Collected data entries
= Beginning of Section =

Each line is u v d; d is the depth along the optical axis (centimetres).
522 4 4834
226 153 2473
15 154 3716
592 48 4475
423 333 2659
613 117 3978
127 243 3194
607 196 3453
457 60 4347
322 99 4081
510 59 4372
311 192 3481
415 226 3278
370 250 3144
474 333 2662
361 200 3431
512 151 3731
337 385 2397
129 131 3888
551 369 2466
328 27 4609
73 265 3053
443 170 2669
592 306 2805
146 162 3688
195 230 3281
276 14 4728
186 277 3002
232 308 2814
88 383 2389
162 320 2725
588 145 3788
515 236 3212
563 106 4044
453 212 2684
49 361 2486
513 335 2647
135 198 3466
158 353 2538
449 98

= End of Section =

What is expected: Exact repetition is required: return every record shown above.

Result for this task:
Each line is u v d; d is the depth along the optical axis (centimetres).
522 4 4834
226 153 2473
15 154 3716
592 48 4475
423 333 2659
613 117 3978
127 243 3194
607 196 3453
457 60 4347
322 99 4081
510 59 4372
311 192 3481
415 226 3278
370 250 3144
474 333 2662
361 200 3431
512 151 3731
337 385 2397
129 131 3888
551 369 2466
328 27 4609
73 265 3053
443 170 2669
592 306 2805
146 162 3688
195 230 3281
276 14 4728
186 277 3002
232 308 2814
88 383 2389
162 320 2725
588 145 3788
515 236 3212
563 106 4044
453 212 2684
49 361 2486
513 335 2647
135 198 3466
158 353 2538
449 98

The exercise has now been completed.